*** Given records Section Begins ***

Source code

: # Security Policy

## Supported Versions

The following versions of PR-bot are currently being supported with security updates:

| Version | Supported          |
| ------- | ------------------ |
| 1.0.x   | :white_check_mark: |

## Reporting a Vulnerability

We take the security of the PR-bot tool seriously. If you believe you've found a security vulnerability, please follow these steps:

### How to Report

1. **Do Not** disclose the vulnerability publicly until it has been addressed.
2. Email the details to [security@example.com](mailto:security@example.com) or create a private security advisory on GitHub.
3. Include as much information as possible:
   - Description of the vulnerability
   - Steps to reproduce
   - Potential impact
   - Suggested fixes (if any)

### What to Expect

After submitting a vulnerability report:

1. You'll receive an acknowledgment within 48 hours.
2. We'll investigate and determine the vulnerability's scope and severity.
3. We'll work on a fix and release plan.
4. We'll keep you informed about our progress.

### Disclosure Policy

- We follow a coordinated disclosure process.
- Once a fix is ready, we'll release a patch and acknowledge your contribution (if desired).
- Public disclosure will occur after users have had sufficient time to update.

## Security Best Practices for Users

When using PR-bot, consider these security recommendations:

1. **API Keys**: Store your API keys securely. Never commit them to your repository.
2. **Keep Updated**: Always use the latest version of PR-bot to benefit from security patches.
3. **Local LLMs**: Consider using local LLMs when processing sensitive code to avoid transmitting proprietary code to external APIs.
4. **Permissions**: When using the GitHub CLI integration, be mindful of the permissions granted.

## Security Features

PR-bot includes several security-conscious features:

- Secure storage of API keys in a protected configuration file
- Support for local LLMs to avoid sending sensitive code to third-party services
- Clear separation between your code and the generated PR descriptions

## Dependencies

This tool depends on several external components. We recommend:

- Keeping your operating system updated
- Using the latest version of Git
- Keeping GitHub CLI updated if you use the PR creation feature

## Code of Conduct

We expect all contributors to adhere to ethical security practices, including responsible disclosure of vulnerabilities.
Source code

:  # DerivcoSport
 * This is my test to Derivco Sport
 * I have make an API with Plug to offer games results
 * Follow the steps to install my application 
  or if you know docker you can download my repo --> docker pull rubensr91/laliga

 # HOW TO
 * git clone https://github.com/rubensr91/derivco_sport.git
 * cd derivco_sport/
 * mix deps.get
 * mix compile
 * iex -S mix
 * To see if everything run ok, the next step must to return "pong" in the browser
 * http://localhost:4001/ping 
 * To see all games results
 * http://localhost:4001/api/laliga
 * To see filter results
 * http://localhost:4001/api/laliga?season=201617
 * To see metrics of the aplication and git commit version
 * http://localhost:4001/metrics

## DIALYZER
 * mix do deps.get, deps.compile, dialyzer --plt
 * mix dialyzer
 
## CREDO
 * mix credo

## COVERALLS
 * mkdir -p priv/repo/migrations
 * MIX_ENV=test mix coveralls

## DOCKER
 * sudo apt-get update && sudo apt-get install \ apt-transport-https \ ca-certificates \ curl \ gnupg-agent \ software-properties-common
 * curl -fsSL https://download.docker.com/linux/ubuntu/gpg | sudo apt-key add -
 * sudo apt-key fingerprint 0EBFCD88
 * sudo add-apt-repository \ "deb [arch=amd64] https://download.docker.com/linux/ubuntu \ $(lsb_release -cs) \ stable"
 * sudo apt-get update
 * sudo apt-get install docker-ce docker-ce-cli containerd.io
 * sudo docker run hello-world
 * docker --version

*** Given records Section Ends ***

◆ **What the task asks**
Give all the records above again, wording unchanged.

◆ **Answer**
Source code

: # Security Policy

## Supported Versions

The following versions of PR-bot are currently being supported with security updates:

| Version | Supported          |
| ------- | ------------------ |
| 1.0.x   | :white_check_mark: |

## Reporting a Vulnerability

We take the security of the PR-bot tool seriously. If you believe you've found a security vulnerability, please follow these steps:

### How to Report

1. **Do Not** disclose the vulnerability publicly until it has been addressed.
2. Email the details to [security@example.com](mailto:security@example.com) or create a private security advisory on GitHub.
3. Include as much information as possible:
   - Description of the vulnerability
   - Steps to reproduce
   - Potential impact
   - Suggested fixes (if any)

### What to Expect

After submitting a vulnerability report:

1. You'll receive an acknowledgment within 48 hours.
2. We'll investigate and determine the vulnerability's scope and severity.
3. We'll work on a fix and release plan.
4. We'll keep you informed about our progress.

### Disclosure Policy

- We follow a coordinated disclosure process.
- Once a fix is ready, we'll release a patch and acknowledge your contribution (if desired).
- Public disclosure will occur after users have had sufficient time to update.

## Security Best Practices for Users

When using PR-bot, consider these security recommendations:

1. **API Keys**: Store your API keys securely. Never commit them to your repository.
2. **Keep Updated**: Always use the latest version of PR-bot to benefit from security patches.
3. **Local LLMs**: Consider using local LLMs when processing sensitive code to avoid transmitting proprietary code to external APIs.
4. **Permissions**: When using the GitHub CLI integration, be mindful of the permissions granted.

## Security Features

PR-bot includes several security-conscious features:

- Secure storage of API keys in a protected configuration file
- Support for local LLMs to avoid sending sensitive code to third-party services
- Clear separation between your code and the generated PR descriptions

## Dependencies

This tool depends on several external components. We recommend:

- Keeping your operating system updated
- Using the latest version of Git
- Keeping GitHub CLI updated if you use the PR creation feature

## Code of Conduct

We expect all contributors to adhere to ethical security practices, including responsible disclosure of vulnerabilities.
Source code

:  # DerivcoSport
 * This is my test to Derivco Sport
 * I have make an API with Plug to offer games results
 * Follow the steps to install my application 
  or if you know docker you can download my repo --> docker pull rubensr91/laliga

 # HOW TO
 * git clone https://github.com/rubensr91/derivco_sport.git
 * cd derivco_sport/
 * mix deps.get
 * mix compile
 * iex -S mix
 * To see if everything run ok, the next step must to return "pong" in the browser
 * http://localhost:4001/ping 
 * To see all games results
 * http://localhost:4001/api/laliga
 * To see filter results
 * http://localhost:4001/api/laliga?season=201617
 * To see metrics of the aplication and git commit version
 * http://localhost:4001/metrics

## DIALYZER
 * mix do deps.get, deps.compile, dialyzer --plt
 * mix dialyzer
 
## CREDO
 * mix credo

## COVERALLS
 * mkdir -p priv/repo/migrations
 * MIX_ENV=test mix coveralls

## DOCKER
 * sudo apt-get update && sudo apt-get install \ apt-transport-https \ ca-certificates \ curl \ gnupg-agent \ software-properties-common
 * curl -fsSL https://download.docker.com/linux/ubuntu/gpg | sudo apt-key add -
 * sudo apt-key fingerprint 0EBFCD88
 * sudo add-apt-repository \ "deb [arch=amd64] https://download.docker.com/linux/ubuntu \ $(lsb_release -cs) \ stable"
 * sudo apt-get update
 * sudo apt-get install docker-ce docker-ce-cli containerd.io
 * sudo docker run hello-world
 * docker --version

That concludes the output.